Close to home, a C310, apparently had an EFATO at Enstone and appears to have had a classic low speed loss of control trying to circle back to land – this based on witnesses, so too early to tell the real nature of the accident – while the aircraft went up in flames and crashed wing low, nose down, the pilot and ‘co-pilot’ (sic) only had minor injuries.
http://www.oxfordmail.co.uk/news/16316580.plane-crashes-into-farm-building-near-enstone-oxfordshire/
Elsewhere reported as a C414 Chancellor N414FZ
Thankfully only minor injuries, so cue jokes about feathering the prop.
Poor hens. Just as they get their first ever glimpse of daylight…….
As it happens I know who the pilot was, although I don’t know him very well. He apparently visited my home base in that aircraft earlier that day.
According to pilots who have flown other 414s this type has a very low Vmca (good) but very poor OEI climb performance (not so good)
These parameters gave a single-engine climb performance of 173 ft/min at maximum takeoff weight (6,350 lb) and a single-engine climb performance for the accident flight (6,066 lb) of 250 ft/min.
This quote from the aaib is interesting – most MEPs (some exceptions, for example the Beech D and E55) seem to have a OEI climb performance of around 200 feet per minute, give or take. The Seneca V in similar atmospheric conditions as in the accident, reports around 200fpm gear retracted etc
The following is from the excellent FAA MEP manual
The regulations do not specifically require that the runway length be equal to or greater than the accelerate-stop distance. Most AFM/POHs publish accelerate-stop distances only as an advisory. It becomes a limitation only when published in the limitations section of the AFM/POH. Experienced multiengine pilots, however, recognize the safety margin of runway lengths in excess of the bare minimum required for normal takeoff. They insist on runway lengths of at least accelerate-stop distance as a matter of safety and good operating practice.
The multiengine pilot must keep in mind that the accelerate-go distance, as long as it is, has only brought the airplane, under ideal circumstances, to a point a mere 50 feet above the takeoff elevation. To achieve even this meager climb, the pilot had to instantaneously recognize and react to an unanticipated engine failure, retract the landing gear, identify and feather the correct engine, all the while maintaining precise airspeed control and bank angle as the airspeed is nursed to VYSE. Assuming flawless airmanship thus far, the airplane has now arrived at a point little more than one wingspan above the terrain, assuming it was absolutely level and without obstructions.
For the purpose of illustration, with a near 150 fpm rate of climb at a 90-knot VYSE, it takes approximately 3 minutes to climb an additional 450 feet to reach 500 feet AGL. In doing so, the airplane has traveled an additional 5 NM beyond
VR / VLOF
the original accelerate-go distance, with a climb gradient of about 1.6 percent.

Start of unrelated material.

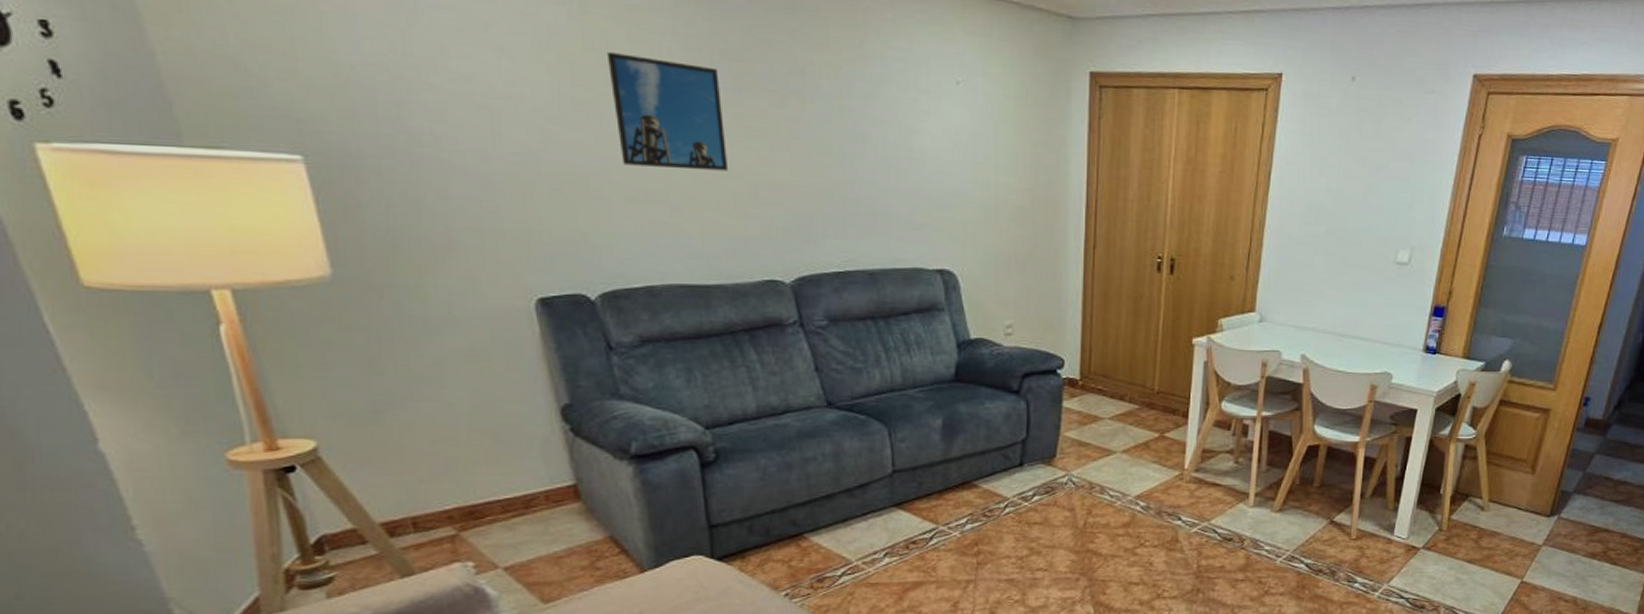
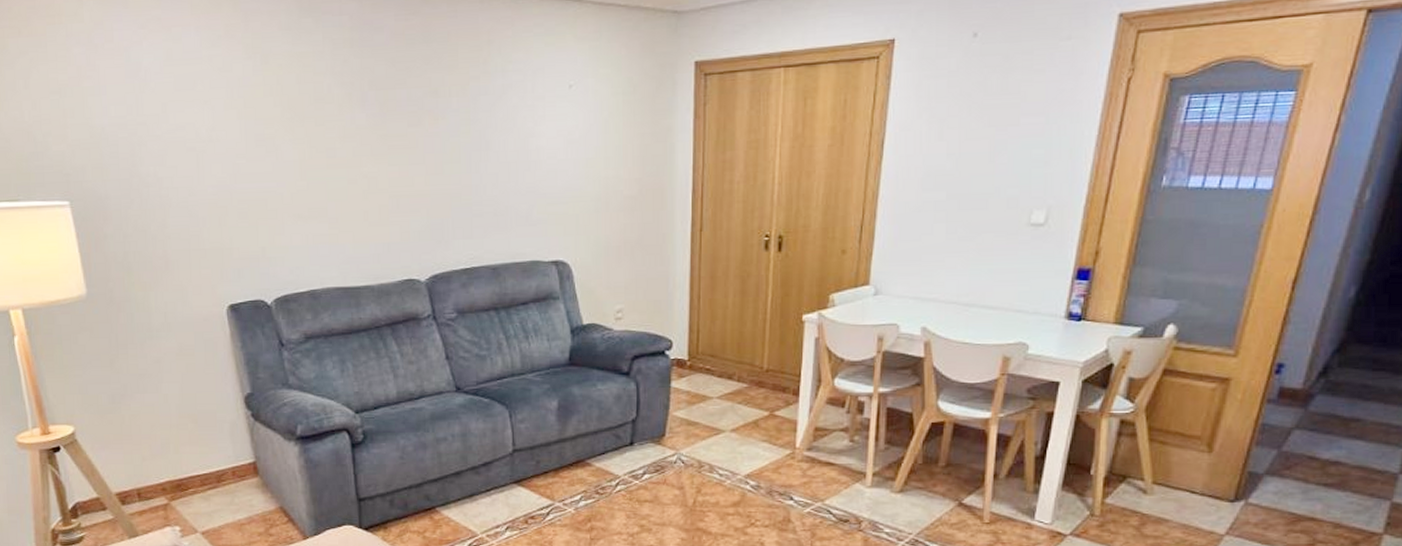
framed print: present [606,51,727,171] -> none [281,93,374,188]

Any turn, such as to return to the airport, seriously degrades the already marginal climb performance of the airplane.
To reach a reasonable 500 feet agl a Vyse of 90 KIAS, around 95KTAS in the accident conditions, at 200 fpm would require nearly 5nm of wings level climb, gear up.
Not very common to see someone survive this kind of crash in a MEP. Great to hear!
The EGTN 08 is 3,600 feet, a 414 might require 4,500 foot ASDA without factoring, more in the accident conditions.
The pilot and passenger should provide us with lottery numbers, survival was a miracle.
To reach a reasonable 500 feet agl a Vyse of 90 KIAS, around 95KTAS in the accident conditions, at 200 fpm would require nearly 5nm of wings level climb, gear up.
Yep, hence the reason my eyes glaze over when Biggles Jr gives me a thorough brief on what he’s going to do after an EFATO; he’s going to try and fly straight ahead for quite a while, certainly long enough to figure his next action. I don’t really need to know about the left hand circuit and the vacate at the end after landing as part of the departure brief.
Dave_Phillips wrote:
he’s going to try and fly straight ahead for quite a while
If there is a straight. If he is pointing towards rising ground, it is a very good idea to know where you are going to go.
Student to Instructor: “Do you want the BS departure briefing, or the real one”
Instructor to Student: “The real one”.
Student: “[XXX departure, xxx], any failure before lift off – stop; engine failure after lift-off below 400ft – I’ll never clear that ridge so will reduce power and pick one of these nice fields and land there, if higher – failure drills and circuit back to land”
Instructor to Student: “Finally something sensible. Just remember that in the test, you are expected to brief to fly the circuit, or die trying, like a real man.”